▼

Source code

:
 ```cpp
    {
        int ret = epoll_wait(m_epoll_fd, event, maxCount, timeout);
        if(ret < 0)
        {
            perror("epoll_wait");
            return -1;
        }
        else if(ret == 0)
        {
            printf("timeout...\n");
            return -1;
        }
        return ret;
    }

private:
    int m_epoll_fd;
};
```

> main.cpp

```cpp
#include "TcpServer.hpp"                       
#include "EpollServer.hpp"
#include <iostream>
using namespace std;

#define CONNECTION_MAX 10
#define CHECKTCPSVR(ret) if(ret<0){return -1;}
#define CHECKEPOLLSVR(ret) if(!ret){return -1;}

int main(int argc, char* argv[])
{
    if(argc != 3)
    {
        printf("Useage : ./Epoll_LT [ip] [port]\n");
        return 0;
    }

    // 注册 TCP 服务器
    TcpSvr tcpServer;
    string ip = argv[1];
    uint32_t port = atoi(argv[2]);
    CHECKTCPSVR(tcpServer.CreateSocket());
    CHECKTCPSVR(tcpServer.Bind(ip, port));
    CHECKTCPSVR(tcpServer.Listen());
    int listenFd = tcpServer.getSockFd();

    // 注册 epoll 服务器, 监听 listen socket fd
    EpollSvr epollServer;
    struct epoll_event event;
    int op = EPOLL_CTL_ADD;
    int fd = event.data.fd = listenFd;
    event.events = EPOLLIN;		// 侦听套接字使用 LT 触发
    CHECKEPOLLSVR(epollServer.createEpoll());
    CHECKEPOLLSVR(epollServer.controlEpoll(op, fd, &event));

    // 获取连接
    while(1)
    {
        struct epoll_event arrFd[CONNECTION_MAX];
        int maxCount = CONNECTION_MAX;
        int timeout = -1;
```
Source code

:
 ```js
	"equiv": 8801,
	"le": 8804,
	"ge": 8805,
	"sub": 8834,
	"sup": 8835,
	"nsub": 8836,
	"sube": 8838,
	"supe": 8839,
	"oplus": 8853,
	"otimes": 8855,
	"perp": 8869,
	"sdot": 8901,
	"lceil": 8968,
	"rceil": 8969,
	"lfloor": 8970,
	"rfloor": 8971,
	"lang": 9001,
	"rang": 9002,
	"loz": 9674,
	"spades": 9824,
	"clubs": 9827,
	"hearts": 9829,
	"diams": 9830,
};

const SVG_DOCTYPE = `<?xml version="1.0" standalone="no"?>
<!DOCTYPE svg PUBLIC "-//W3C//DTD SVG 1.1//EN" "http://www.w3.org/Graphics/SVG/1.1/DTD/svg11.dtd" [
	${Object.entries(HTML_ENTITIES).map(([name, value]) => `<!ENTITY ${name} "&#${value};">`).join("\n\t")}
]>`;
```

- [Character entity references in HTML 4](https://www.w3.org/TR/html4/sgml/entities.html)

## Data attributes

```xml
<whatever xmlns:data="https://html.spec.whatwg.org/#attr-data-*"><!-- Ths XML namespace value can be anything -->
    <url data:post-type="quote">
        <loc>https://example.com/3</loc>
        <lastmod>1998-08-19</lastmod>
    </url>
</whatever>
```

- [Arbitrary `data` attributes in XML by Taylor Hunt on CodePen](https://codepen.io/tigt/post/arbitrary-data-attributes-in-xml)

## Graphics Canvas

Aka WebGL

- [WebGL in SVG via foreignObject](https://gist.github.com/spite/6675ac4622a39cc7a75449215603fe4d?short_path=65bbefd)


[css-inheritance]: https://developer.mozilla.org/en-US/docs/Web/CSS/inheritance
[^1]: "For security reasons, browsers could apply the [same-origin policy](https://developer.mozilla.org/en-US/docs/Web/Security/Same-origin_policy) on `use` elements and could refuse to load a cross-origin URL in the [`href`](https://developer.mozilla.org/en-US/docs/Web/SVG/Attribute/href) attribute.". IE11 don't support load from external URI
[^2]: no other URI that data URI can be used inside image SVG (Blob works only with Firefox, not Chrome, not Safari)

▲

* **Problem details**: Copy out the lines above with "maxCount" in them.

* **Exercise result**:
        int ret = epoll_wait(m_epoll_fd, event, maxCount, timeout);
        int maxCount = CONNECTION_MAX;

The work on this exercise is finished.